ALPHABOTは村田機械が2019年に戦略的パートナーシップを結んだ米物流ロボットメーカーAlert Innovation(アラートイノベーション)から技術導入。保管からピッキングまでロボット台車で完結させたシンプルな仕組みの自動倉庫システムで、従来の自動倉庫と異なり、走行・昇降機能を有するロボット台車(ボット)が保管ラックの外も走行してピッキングポイントに商品を自動で供給できるのが特徴だ。
膨大な在庫商品からオーダー単位で商品をそろえる作業者は、広大なスペースを歩き回らず定点で効率良くピッキングすることが可能。商品を高さ6メートルの立体保管ラックに収納するため、AGV(無人搬送車)型ロボットより少ない床面積で大量の在庫商品に対応できるのもメリットだ。ボットは130台で、約2万6000ケースを保管できる。
ALPHABOTシステムのロボット台車「BOT」のイメージ※クリックで拡大
アルペンは物流現場の人手不足や新型コロナウイルスの感染拡大による密集回避のため、自動化・機械化を推進。フィットネス用品やサポーターなど比較的小さなアイテムに特化している同センターでALPHABOTを駆使し、商品の保管補充やピッキング、仕分け、梱包の工程で業務を約6割削減することを目指す。他の物流拠点に展開していくことも視野に入れている。
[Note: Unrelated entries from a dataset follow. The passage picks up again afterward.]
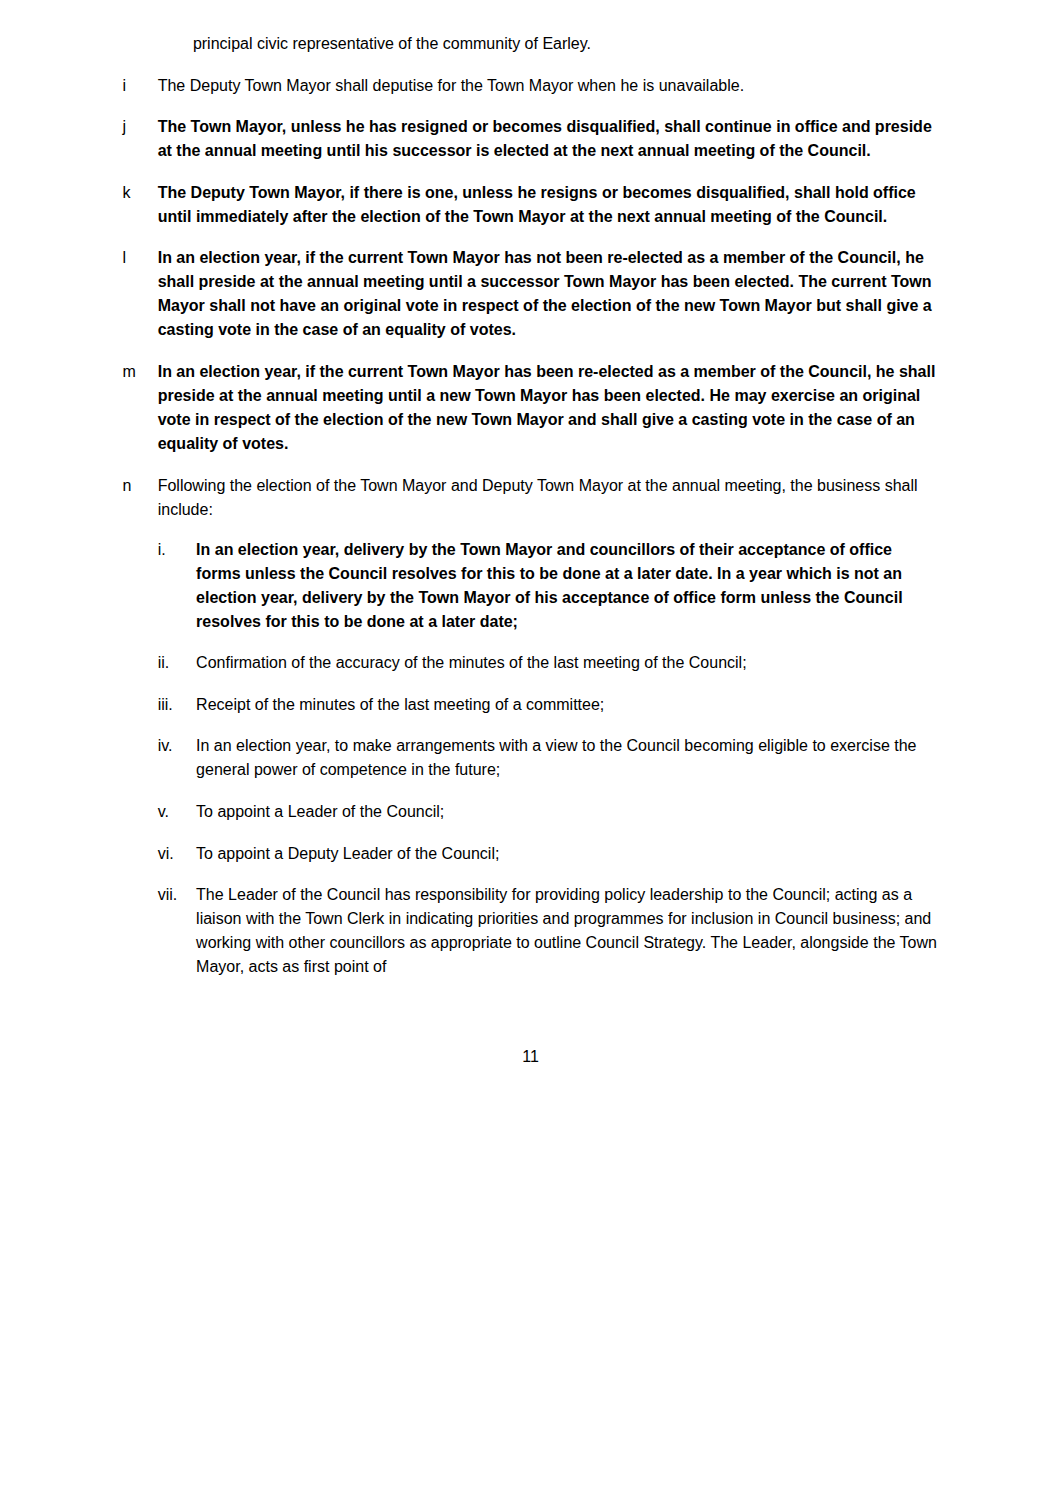principal civic representative of the community of Earley.
i
The Deputy Town Mayor shall deputise for the Town Mayor when he is unavailable.
j
The Town Mayor, unless he has resigned or becomes disqualified, shall continue in office and preside at the annual meeting until his successor is elected at the next annual meeting of the Council.
k
The Deputy Town Mayor, if there is one, unless he resigns or becomes disqualified, shall hold office until immediately after the election of the Town Mayor at the next annual meeting of the Council.
l
In an election year, if the current Town Mayor has not been re-elected as a member of the Council, he shall preside at the annual meeting until a successor Town Mayor has been elected. The current Town Mayor shall not have an original vote in respect of the election of the new Town Mayor but shall give a casting vote in the case of an equality of votes.
m
In an election year, if the current Town Mayor has been re-elected as a member of the Council, he shall preside at the annual meeting until a new Town Mayor has been elected. He may exercise an original vote in respect of the election of the new Town Mayor and shall give a casting vote in the case of an equality of votes.
n
Following the election of the Town Mayor and Deputy Town Mayor at the annual meeting, the business shall include:
i.
In an election year, delivery by the Town Mayor and councillors of their acceptance of office forms unless the Council resolves for this to be done at a later date. In a year which is not an election year, delivery by the Town Mayor of his acceptance of office form unless the Council resolves for this to be done at a later date;
ii.
Confirmation of the accuracy of the minutes of the last meeting of the Council;
iii.
Receipt of the minutes of the last meeting of a committee;
iv.
In an election year, to make arrangements with a view to the Council becoming eligible to exercise the general power of competence in the future;
v.
To appoint a Leader of the Council;
vi.
To appoint a Deputy Leader of the Council;
vii.
The Leader of the Council has responsibility for providing policy leadership to the Council; acting as a liaison with the Town Clerk in indicating priorities and programmes for inclusion in Council business; and working with other councillors as appropriate to outline Council Strategy. The Leader, alongside the Town Mayor, acts as first point of
11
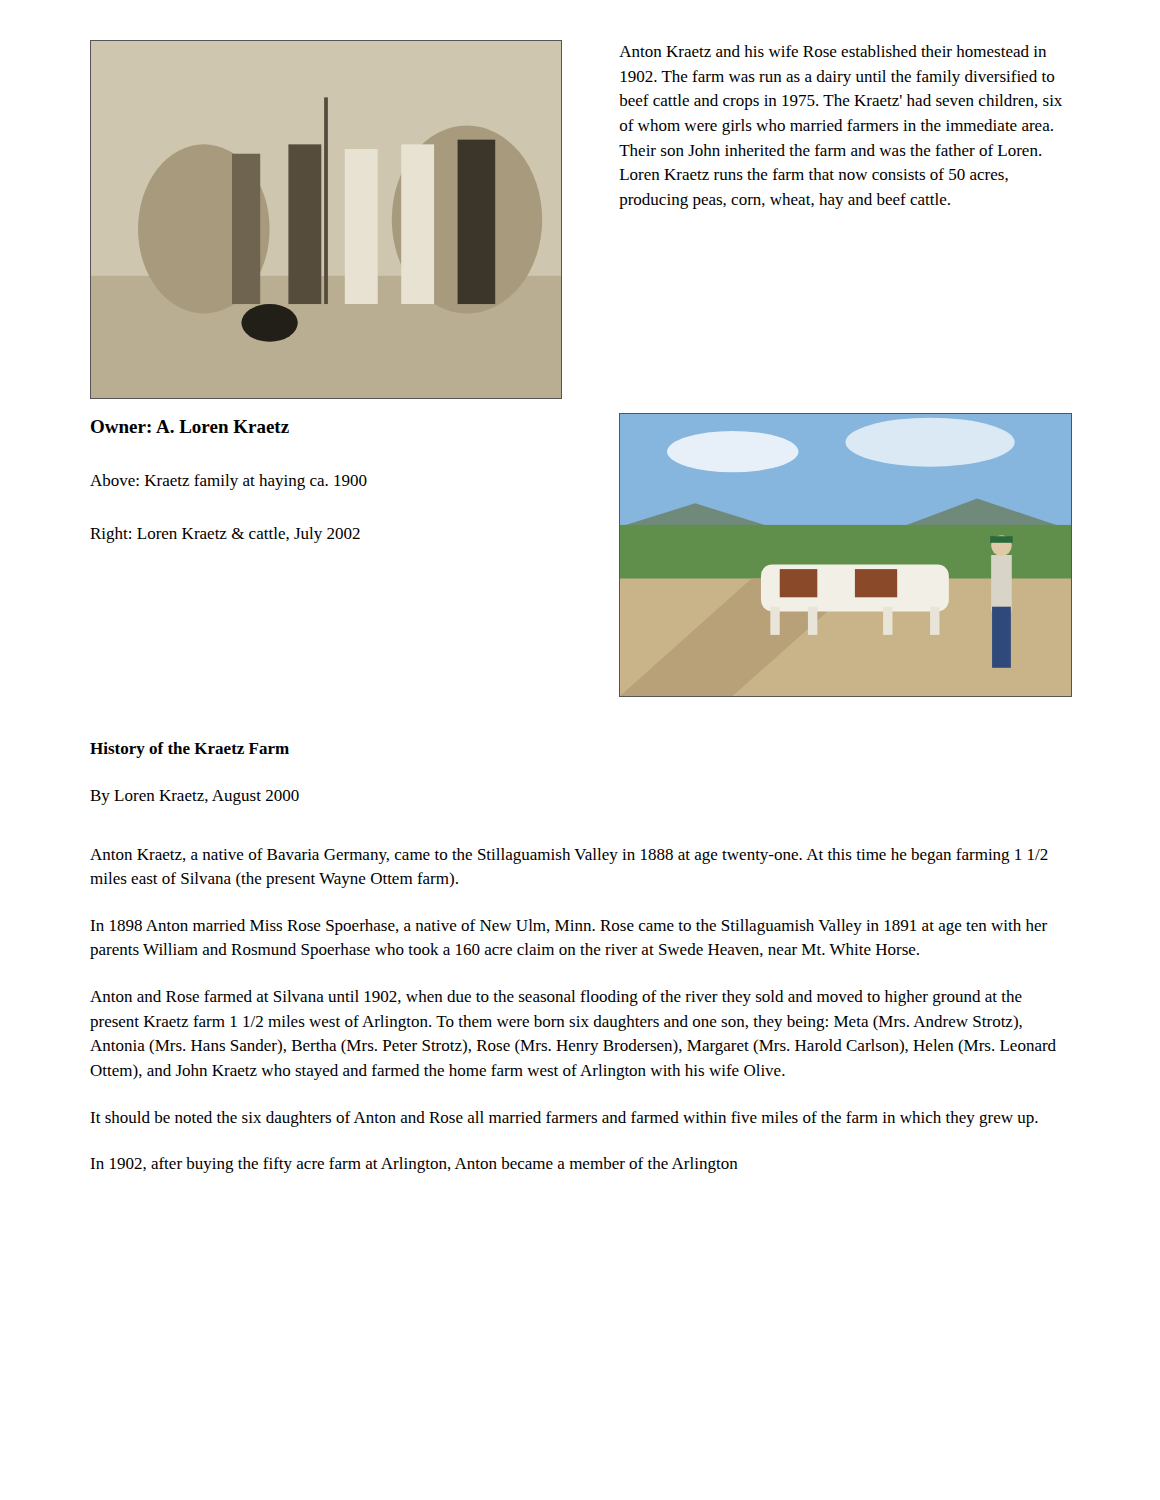Anton Kraetz and his wife Rose established their homestead in 1902. The farm was run as a dairy until the family diversified to beef cattle and crops in 1975. The Kraetz' had seven children, six of whom were girls who married farmers in the immediate area. Their son John inherited the farm and was the father of Loren. Loren Kraetz runs the farm that now consists of 50 acres, producing peas, corn, wheat, hay and beef cattle.
Owner: A. Loren Kraetz
Above: Kraetz family at haying ca. 1900
Right: Loren Kraetz & cattle, July 2002
History of the Kraetz Farm
By Loren Kraetz, August 2000
Anton Kraetz, a native of Bavaria Germany, came to the Stillaguamish Valley in 1888 at age twenty-one. At this time he began farming 1 1/2 miles east of Silvana (the present Wayne Ottem farm).
In 1898 Anton married Miss Rose Spoerhase, a native of New Ulm, Minn. Rose came to the Stillaguamish Valley in 1891 at age ten with her parents William and Rosmund Spoerhase who took a 160 acre claim on the river at Swede Heaven, near Mt. White Horse.
Anton and Rose farmed at Silvana until 1902, when due to the seasonal flooding of the river they sold and moved to higher ground at the present Kraetz farm 1 1/2 miles west of Arlington. To them were born six daughters and one son, they being: Meta (Mrs. Andrew Strotz), Antonia (Mrs. Hans Sander), Bertha (Mrs. Peter Strotz), Rose (Mrs. Henry Brodersen), Margaret (Mrs. Harold Carlson), Helen (Mrs. Leonard Ottem), and John Kraetz who stayed and farmed the home farm west of Arlington with his wife Olive.
It should be noted the six daughters of Anton and Rose all married farmers and farmed within five miles of the farm in which they grew up.
In 1902, after buying the fifty acre farm at Arlington, Anton became a member of the Arlington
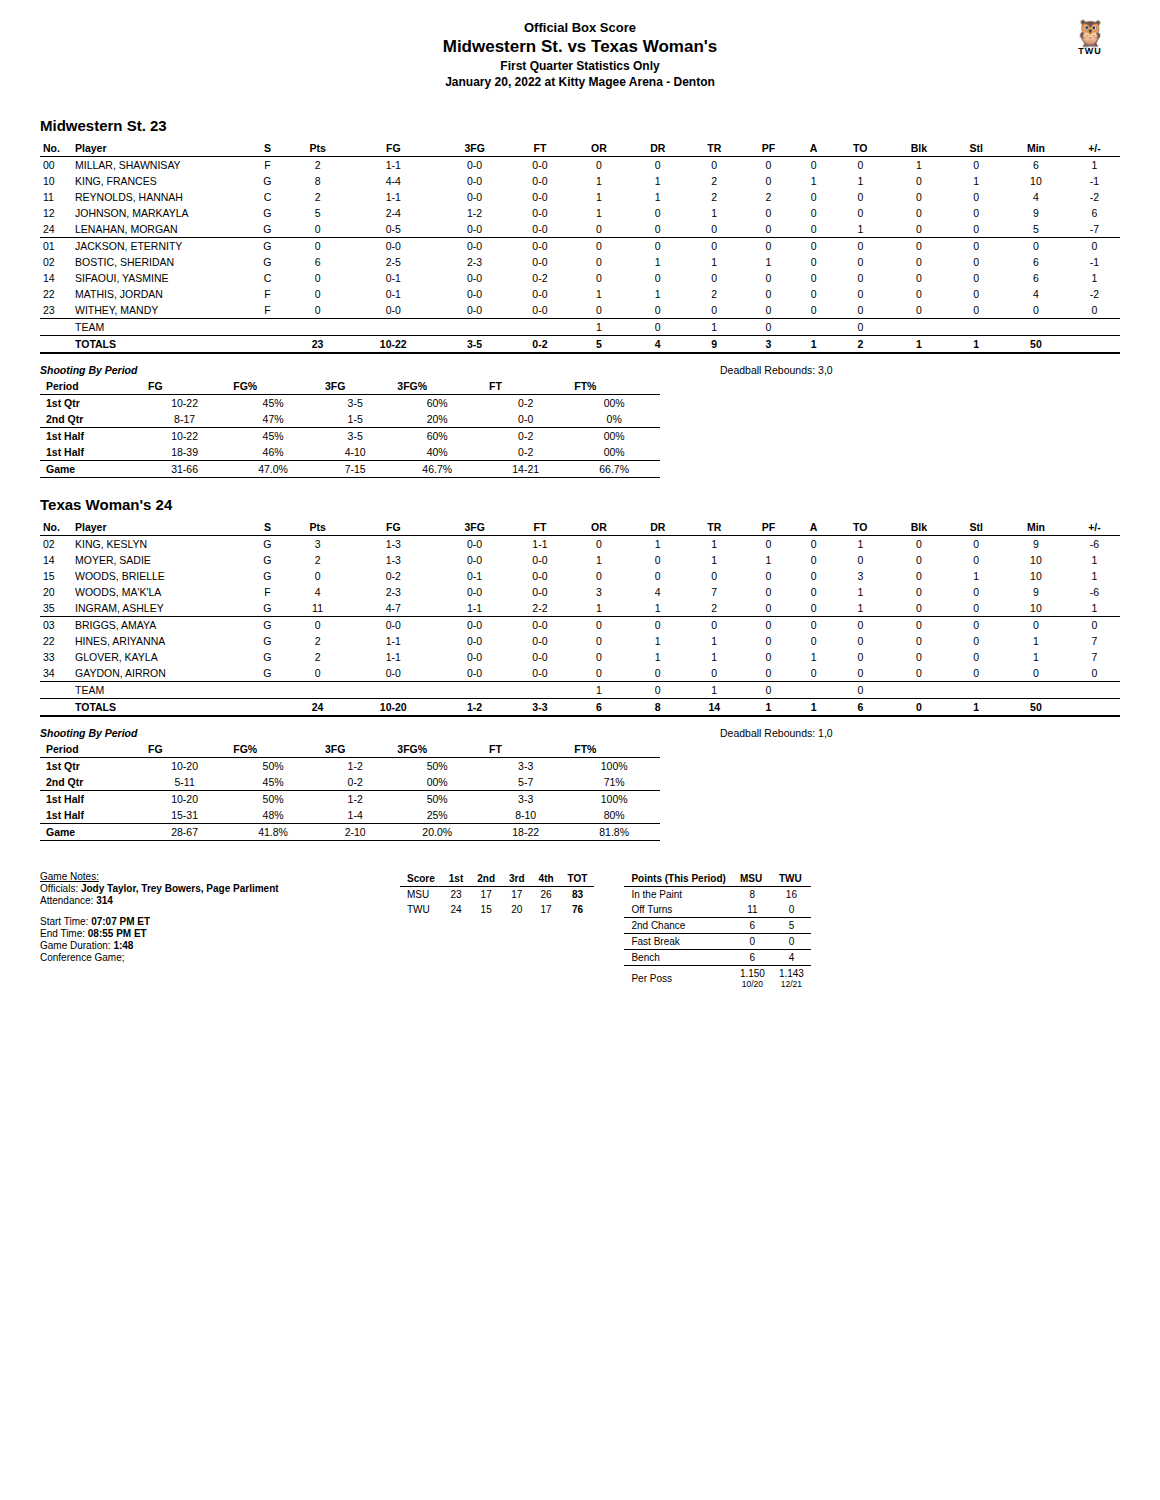🦉
TWU
Official Box Score
Midwestern St. vs Texas Woman's
First Quarter Statistics Only
January 20, 2022 at Kitty Magee Arena - Denton
Midwestern St. 23
| No. | Player | S | Pts | FG | 3FG | FT | OR | DR | TR | PF | A | TO | Blk | Stl | Min | +/- |
| --- | --- | --- | --- | --- | --- | --- | --- | --- | --- | --- | --- | --- | --- | --- | --- | --- |
| 00 | MILLAR, SHAWNISAY | F | 2 | 1-1 | 0-0 | 0-0 | 0 | 0 | 0 | 0 | 0 | 0 | 1 | 0 | 6 | 1 |
| 10 | KING, FRANCES | G | 8 | 4-4 | 0-0 | 0-0 | 1 | 1 | 2 | 0 | 1 | 1 | 0 | 1 | 10 | -1 |
| 11 | REYNOLDS, HANNAH | C | 2 | 1-1 | 0-0 | 0-0 | 1 | 1 | 2 | 2 | 0 | 0 | 0 | 0 | 4 | -2 |
| 12 | JOHNSON, MARKAYLA | G | 5 | 2-4 | 1-2 | 0-0 | 1 | 0 | 1 | 0 | 0 | 0 | 0 | 0 | 9 | 6 |
| 24 | LENAHAN, MORGAN | G | 0 | 0-5 | 0-0 | 0-0 | 0 | 0 | 0 | 0 | 0 | 1 | 0 | 0 | 5 | -7 |
| 01 | JACKSON, ETERNITY | G | 0 | 0-0 | 0-0 | 0-0 | 0 | 0 | 0 | 0 | 0 | 0 | 0 | 0 | 0 | 0 |
| 02 | BOSTIC, SHERIDAN | G | 6 | 2-5 | 2-3 | 0-0 | 0 | 1 | 1 | 1 | 0 | 0 | 0 | 0 | 6 | -1 |
| 14 | SIFAOUI, YASMINE | C | 0 | 0-1 | 0-0 | 0-2 | 0 | 0 | 0 | 0 | 0 | 0 | 0 | 0 | 6 | 1 |
| 22 | MATHIS, JORDAN | F | 0 | 0-1 | 0-0 | 0-0 | 1 | 1 | 2 | 0 | 0 | 0 | 0 | 0 | 4 | -2 |
| 23 | WITHEY, MANDY | F | 0 | 0-0 | 0-0 | 0-0 | 0 | 0 | 0 | 0 | 0 | 0 | 0 | 0 | 0 | 0 |
| | TEAM | | | | | | 1 | 0 | 1 | 0 | | 0 | | | | |
| | TOTALS | | 23 | 10-22 | 3-5 | 0-2 | 5 | 4 | 9 | 3 | 1 | 2 | 1 | 1 | 50 | |
Shooting By Period
| Period | FG | FG% | 3FG | 3FG% | FT | FT% |
| --- | --- | --- | --- | --- | --- | --- |
| 1st Qtr | 10-22 | 45% | 3-5 | 60% | 0-2 | 00% |
| 2nd Qtr | 8-17 | 47% | 1-5 | 20% | 0-0 | 0% |
| 1st Half | 10-22 | 45% | 3-5 | 60% | 0-2 | 00% |
| 1st Half | 18-39 | 46% | 4-10 | 40% | 0-2 | 00% |
| Game | 31-66 | 47.0% | 7-15 | 46.7% | 14-21 | 66.7% |
Deadball Rebounds: 3,0
Texas Woman's 24
| No. | Player | S | Pts | FG | 3FG | FT | OR | DR | TR | PF | A | TO | Blk | Stl | Min | +/- |
| --- | --- | --- | --- | --- | --- | --- | --- | --- | --- | --- | --- | --- | --- | --- | --- | --- |
| 02 | KING, KESLYN | G | 3 | 1-3 | 0-0 | 1-1 | 0 | 1 | 1 | 0 | 0 | 1 | 0 | 0 | 9 | -6 |
| 14 | MOYER, SADIE | G | 2 | 1-3 | 0-0 | 0-0 | 1 | 0 | 1 | 1 | 0 | 0 | 0 | 0 | 10 | 1 |
| 15 | WOODS, BRIELLE | G | 0 | 0-2 | 0-1 | 0-0 | 0 | 0 | 0 | 0 | 0 | 3 | 0 | 1 | 10 | 1 |
| 20 | WOODS, MA'K'LA | F | 4 | 2-3 | 0-0 | 0-0 | 3 | 4 | 7 | 0 | 0 | 1 | 0 | 0 | 9 | -6 |
| 35 | INGRAM, ASHLEY | G | 11 | 4-7 | 1-1 | 2-2 | 1 | 1 | 2 | 0 | 0 | 1 | 0 | 0 | 10 | 1 |
| 03 | BRIGGS, AMAYA | G | 0 | 0-0 | 0-0 | 0-0 | 0 | 0 | 0 | 0 | 0 | 0 | 0 | 0 | 0 | 0 |
| 22 | HINES, ARIYANNA | G | 2 | 1-1 | 0-0 | 0-0 | 0 | 1 | 1 | 0 | 0 | 0 | 0 | 0 | 1 | 7 |
| 33 | GLOVER, KAYLA | G | 2 | 1-1 | 0-0 | 0-0 | 0 | 1 | 1 | 0 | 1 | 0 | 0 | 0 | 1 | 7 |
| 34 | GAYDON, AIRRON | G | 0 | 0-0 | 0-0 | 0-0 | 0 | 0 | 0 | 0 | 0 | 0 | 0 | 0 | 0 | 0 |
| | TEAM | | | | | | 1 | 0 | 1 | 0 | | 0 | | | | |
| | TOTALS | | 24 | 10-20 | 1-2 | 3-3 | 6 | 8 | 14 | 1 | 1 | 6 | 0 | 1 | 50 | |
Shooting By Period
| Period | FG | FG% | 3FG | 3FG% | FT | FT% |
| --- | --- | --- | --- | --- | --- | --- |
| 1st Qtr | 10-20 | 50% | 1-2 | 50% | 3-3 | 100% |
| 2nd Qtr | 5-11 | 45% | 0-2 | 00% | 5-7 | 71% |
| 1st Half | 10-20 | 50% | 1-2 | 50% | 3-3 | 100% |
| 1st Half | 15-31 | 48% | 1-4 | 25% | 8-10 | 80% |
| Game | 28-67 | 41.8% | 2-10 | 20.0% | 18-22 | 81.8% |
Deadball Rebounds: 1,0
Game Notes:
Officials: Jody Taylor, Trey Bowers, Page Parliment
Attendance: 314
Start Time: 07:07 PM ET
End Time: 08:55 PM ET
Game Duration: 1:48
Conference Game;
| Score | 1st | 2nd | 3rd | 4th | TOT |
| --- | --- | --- | --- | --- | --- |
| MSU | 23 | 17 | 17 | 26 | 83 |
| TWU | 24 | 15 | 20 | 17 | 76 |
| Points (This Period) | MSU | TWU |
| --- | --- | --- |
| In the Paint | 8 | 16 |
| Off Turns | 11 | 0 |
| 2nd Chance | 6 | 5 |
| Fast Break | 0 | 0 |
| Bench | 6 | 4 |
| Per Poss | 1.150 10/20 | 1.143 12/21 |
ALPHABOTの活用により、立体保管を採用して庫内の商品保管効率をアップ、取扱商品も拡充できるほか、作業スタッフの歩き回る距離や手間を減らし、新人スタッフでもすぐに作業に慣れることができるようになると見込む。ピッキングから仕分け梱包まで一貫して行える体制に移行し、ヒューマンエラーの削減や仕分け・出荷効率の向上にもつなげる狙いがある。
アルペンは新たな物流戦略として、アパレルやシューズ、大物(キャンプ用品やゴルフキャディーバッグなど)、小物(フィットネス用品やサポーターなど)といったカテゴリー別に物流網を整流化。店舗までの供給リードタイムの大幅短縮化、売場やブランド別梱包納品による店舗品出しまでの作業簡素化、出荷物量コントロールによる庫内作業人数および配送の最適化の3点を実現させていく構えだ。